A workshop on the challenges for the approval of immunotherapy medicines for cancer, held at the European Medicines Agency (EMA) on 4-5 February 2016, was organised jointly by EMA and the Cancer Drug Development Forum (CDDF). Attendance was by invitation only and the workshop was lively broadcasted. It was intended to oncologists/scientists, government officials (EMA, FDA, HTA representatives), pharmaceutical industry representatives, and patient organisations.
Immunotherapy is a fast growing area of new medicines in oncology. A new type of immunotherapy to fight cancer cells was approved for the first time in the European Union (EU) in 2015. These medicines target suppressive signals that prevent the development of an immune response, thereby enhancing the immune system to help fight cancer. These new agents have brought important advances in patient care and have considerably changed the landscape of treatment options in melanoma and lung cancer patients.
However, there are still many challenges related to bringing cancer immunotherapies through the regulatory approval process and into clinical practice. This joint EMA-CDDF workshop provided a platform for experts from academia, oncologists, policy makers, representatives from health-technology-assessment (HTA) bodies, the pharmaceutical industry, regulatory bodies and patient organisations to discuss the challenges related to the development and approval of these medicines.
Programme chairs were Silvy da Rocha Dias (European Medicines Agency, UK), Francesco Pignatti (European Medicines Agency, UK), Jan Schellens (Netherlands Cancer Institute, Netherlands), Martina Schüssler-Lenz (Paul-Ehrlich Institute, Germany), John Smyth (University of Edinburgh, UK), and Elena Wolff-Holz (Paul-Ehrlich Institute, Germany).
The experts discussed in particular appropriate patient population selection, new clinical trial designs, the rationale for the mechanism of action in different tumour types, innovative immunological-based products used in combination, and assessment of relative efficacy of these novel medicines. The aim was to address these highly relevant issues and their impact on the regulatory environment.

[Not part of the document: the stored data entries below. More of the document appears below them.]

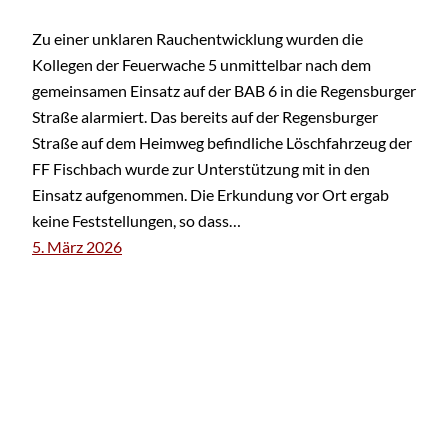
Zu einer unklaren Rauchentwicklung wurden die
Kollegen der Feuerwache 5 unmittelbar nach dem
gemeinsamen Einsatz auf der BAB 6 in die Regensburger
Straße alarmiert. Das bereits auf der Regensburger
Straße auf dem Heimweg befindliche Löschfahrzeug der
FF Fischbach wurde zur Unterstützung mit in den
Einsatz aufgenommen. Die Erkundung vor Ort ergab
keine Feststellungen, so dass…
5. März 2026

Following a keynote lecture entitled status quo and upcoming concepts in immunotherapy of cancer, academic, industry and regulatory perspectives were presented in the session on the challenges for the different stakeholders.
In the session on lessons learnt in melanoma and non-small cell lung cancers, the presenters provided perspective from academia, industry and regulatory bodies, as well as a presentation on safety – immune related adverse events.
A session on population selection featured presentations on biomarkers for PD-1/L1 inhibitors: regulatory considerations, blueprint project PD-L1 coDx comparability, novel biomarkers: pitfalls, limitations, emerging options, as well as a panel discussion.
A session on strategies such as peptides and cell therapy featured presentations on mRNA and peptide-based anticancer immunotherapies, chimeric antigen receptor Tcell therapies, regulatory view and panel discussion.
A session entitled endpoints, combinations and analysis featured presentations on differences between the use of immunotherapy in the adjuvant as opposed to advanced setting, study design and analysis in late-stage cancer immunotherapy trials, US and EU perspectives on sequencing or combination of immunotherapies with targeted therapies, challenges in developing novel-novel immuno-oncology combinations, and panel discussion.
A session on HTA assessing relative efficacy featured presentations on challenges in evaluating relative effectiveness, capturing added benefit, managed entry agreements, patients’ perspectives, patient reported outcomes: the impact of HRQOL, and panel discussion.
A wrap-up on future perspectives was organised through the panel discussion.
Presentations and a video recording of the event will be published after the workshop.